* TEXTO DA PÁGINA
O dia em que o fundador virou o maior obstáculo da própria empresa.
A reunião estava marcada para as 9h. Às 11h, ninguém tinha tomado nenhuma decisão. Não porque faltava informação. Não porque o time era incompetente. Mas porque o dono não estava na sala.
Ele tinha viajado. Cinco dias. Uma viagem que ele mesmo considerava simples. O problema é que, para a empresa, não existia decisão simples sem ele. Compra acima de R$ 8 mil? Espera o dono. Proposta comercial fora do padrão? Espera o dono. Conflito entre áreas? Espera o dono.
Durante 23 anos, ele tinha construído tudo. Cada processo. Cada cliente. Cada cultura. Fez isso do jeito que funcionou: no centro de tudo.
Ele sabia o nome dos filhos dos fornecedores principais. Sabia qual vendedor rendia mais de manhã e qual precisava de pressão no final do mês. Sabia o preço que cada cliente aceitava pagar e o que nenhum deles aceitava ouvir. Esse conhecimento todo vivia nele. Não em sistemas. Não em processos documentados. Não em pessoas treinadas para decidir.
Só que o que sustenta a fase de construção vira armadilha na fase de consolidação.
Quando ele voltou, encontrou três decisões represadas, um cliente irritado e uma equipe que tinha aprendido, mais uma vez, a esperar. Não por preguiça. Por condicionamento. A empresa tinha aprendido que sem ele, não se decide.

* DADOS EXTRAÍDOS
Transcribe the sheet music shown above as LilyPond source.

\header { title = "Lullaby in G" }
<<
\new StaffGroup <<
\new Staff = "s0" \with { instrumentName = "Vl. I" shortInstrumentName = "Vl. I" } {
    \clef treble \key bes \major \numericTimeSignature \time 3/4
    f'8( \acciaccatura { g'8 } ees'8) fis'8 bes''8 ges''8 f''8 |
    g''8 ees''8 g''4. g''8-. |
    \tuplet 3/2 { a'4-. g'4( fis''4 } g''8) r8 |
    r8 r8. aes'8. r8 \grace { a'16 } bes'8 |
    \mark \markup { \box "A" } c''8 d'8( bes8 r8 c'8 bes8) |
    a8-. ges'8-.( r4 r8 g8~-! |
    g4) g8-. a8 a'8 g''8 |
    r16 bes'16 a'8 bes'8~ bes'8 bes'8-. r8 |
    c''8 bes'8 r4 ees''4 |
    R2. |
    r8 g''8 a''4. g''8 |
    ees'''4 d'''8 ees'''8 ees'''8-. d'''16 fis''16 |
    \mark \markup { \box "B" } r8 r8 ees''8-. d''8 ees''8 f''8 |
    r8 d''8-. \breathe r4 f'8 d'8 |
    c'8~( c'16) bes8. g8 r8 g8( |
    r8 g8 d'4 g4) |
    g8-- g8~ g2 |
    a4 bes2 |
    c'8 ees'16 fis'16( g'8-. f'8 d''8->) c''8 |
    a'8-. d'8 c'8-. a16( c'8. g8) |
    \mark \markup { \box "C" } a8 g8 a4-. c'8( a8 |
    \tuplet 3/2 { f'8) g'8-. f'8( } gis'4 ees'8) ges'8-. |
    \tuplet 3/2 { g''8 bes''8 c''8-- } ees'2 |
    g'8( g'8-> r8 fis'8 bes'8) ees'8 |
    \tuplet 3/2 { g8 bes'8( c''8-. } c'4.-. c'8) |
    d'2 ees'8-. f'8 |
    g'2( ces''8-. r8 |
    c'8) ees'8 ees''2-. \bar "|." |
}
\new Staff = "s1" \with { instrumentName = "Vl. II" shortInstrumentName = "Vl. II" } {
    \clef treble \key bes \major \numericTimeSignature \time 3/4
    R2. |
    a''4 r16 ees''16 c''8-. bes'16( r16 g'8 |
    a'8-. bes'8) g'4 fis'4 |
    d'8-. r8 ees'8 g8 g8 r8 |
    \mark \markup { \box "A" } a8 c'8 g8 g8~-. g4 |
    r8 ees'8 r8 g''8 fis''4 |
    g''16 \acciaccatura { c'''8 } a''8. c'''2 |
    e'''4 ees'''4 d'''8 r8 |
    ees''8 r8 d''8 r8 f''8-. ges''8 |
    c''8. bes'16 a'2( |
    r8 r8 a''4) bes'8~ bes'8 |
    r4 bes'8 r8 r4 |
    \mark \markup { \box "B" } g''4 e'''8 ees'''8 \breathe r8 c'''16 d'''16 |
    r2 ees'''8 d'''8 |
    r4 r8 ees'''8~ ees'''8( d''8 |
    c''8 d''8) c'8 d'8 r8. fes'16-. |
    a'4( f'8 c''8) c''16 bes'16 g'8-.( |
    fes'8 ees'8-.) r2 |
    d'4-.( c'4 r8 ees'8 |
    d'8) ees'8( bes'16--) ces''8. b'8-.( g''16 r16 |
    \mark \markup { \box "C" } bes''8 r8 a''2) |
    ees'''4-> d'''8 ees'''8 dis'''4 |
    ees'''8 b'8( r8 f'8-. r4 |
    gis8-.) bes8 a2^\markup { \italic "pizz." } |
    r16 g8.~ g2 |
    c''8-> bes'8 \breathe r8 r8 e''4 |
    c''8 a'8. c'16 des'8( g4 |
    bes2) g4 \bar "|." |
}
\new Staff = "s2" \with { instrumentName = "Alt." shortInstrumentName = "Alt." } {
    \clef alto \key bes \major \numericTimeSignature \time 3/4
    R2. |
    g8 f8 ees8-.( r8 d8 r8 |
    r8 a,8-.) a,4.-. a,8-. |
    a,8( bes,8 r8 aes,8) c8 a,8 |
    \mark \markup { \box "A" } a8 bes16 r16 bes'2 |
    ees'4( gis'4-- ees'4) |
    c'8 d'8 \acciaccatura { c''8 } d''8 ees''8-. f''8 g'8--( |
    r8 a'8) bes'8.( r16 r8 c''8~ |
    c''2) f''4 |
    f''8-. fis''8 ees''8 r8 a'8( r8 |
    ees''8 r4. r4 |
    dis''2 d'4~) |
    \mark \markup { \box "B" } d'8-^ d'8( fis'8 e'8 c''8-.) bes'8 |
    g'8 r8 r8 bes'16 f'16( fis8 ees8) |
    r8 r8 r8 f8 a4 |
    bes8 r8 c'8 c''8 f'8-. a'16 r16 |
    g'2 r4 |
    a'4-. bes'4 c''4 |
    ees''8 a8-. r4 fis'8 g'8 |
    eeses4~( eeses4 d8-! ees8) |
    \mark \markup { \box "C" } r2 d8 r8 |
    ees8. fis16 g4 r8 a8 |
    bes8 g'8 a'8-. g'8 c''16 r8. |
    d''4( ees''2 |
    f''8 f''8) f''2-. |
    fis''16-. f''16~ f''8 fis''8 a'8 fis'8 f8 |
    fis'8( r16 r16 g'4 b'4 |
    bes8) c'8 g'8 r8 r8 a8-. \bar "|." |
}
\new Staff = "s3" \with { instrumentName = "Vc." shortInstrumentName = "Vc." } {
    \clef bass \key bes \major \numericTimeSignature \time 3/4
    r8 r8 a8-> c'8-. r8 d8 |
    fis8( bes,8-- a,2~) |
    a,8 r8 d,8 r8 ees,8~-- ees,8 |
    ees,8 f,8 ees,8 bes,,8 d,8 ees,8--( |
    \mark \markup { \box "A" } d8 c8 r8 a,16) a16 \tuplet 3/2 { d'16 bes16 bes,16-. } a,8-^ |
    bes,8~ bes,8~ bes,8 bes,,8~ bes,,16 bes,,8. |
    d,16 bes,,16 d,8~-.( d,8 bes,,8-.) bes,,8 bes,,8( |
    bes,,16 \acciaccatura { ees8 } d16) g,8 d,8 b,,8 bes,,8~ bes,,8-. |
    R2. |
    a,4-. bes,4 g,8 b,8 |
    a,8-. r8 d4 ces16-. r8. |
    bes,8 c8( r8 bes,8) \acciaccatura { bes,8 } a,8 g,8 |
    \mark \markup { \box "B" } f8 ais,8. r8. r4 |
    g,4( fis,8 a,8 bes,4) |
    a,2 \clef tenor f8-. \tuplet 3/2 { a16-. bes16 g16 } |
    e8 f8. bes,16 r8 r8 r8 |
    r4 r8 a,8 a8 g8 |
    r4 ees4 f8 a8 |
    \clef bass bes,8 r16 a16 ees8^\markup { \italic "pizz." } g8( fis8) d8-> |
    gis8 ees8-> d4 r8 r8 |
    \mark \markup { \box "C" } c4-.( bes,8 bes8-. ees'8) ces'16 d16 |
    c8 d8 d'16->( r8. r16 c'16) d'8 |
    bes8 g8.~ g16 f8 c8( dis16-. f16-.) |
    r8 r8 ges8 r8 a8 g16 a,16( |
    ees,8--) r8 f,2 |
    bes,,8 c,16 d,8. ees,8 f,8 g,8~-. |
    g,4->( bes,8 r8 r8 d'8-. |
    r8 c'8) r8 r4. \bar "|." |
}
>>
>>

* O QUE FAZER
Devolva, sem mudar nada, o trecho do texto sobre o fundador que vai de "Quando ele voltou, encontrou" até "não se decide.".

* RESULTADO DO EXERCÍCIO
Quando ele voltou, encontrou três decisões represadas, um cliente irritado e uma equipe que tinha aprendido, mais uma vez, a esperar. Não por preguiça. Por condicionamento. A empresa tinha aprendido que sem ele, não se decide.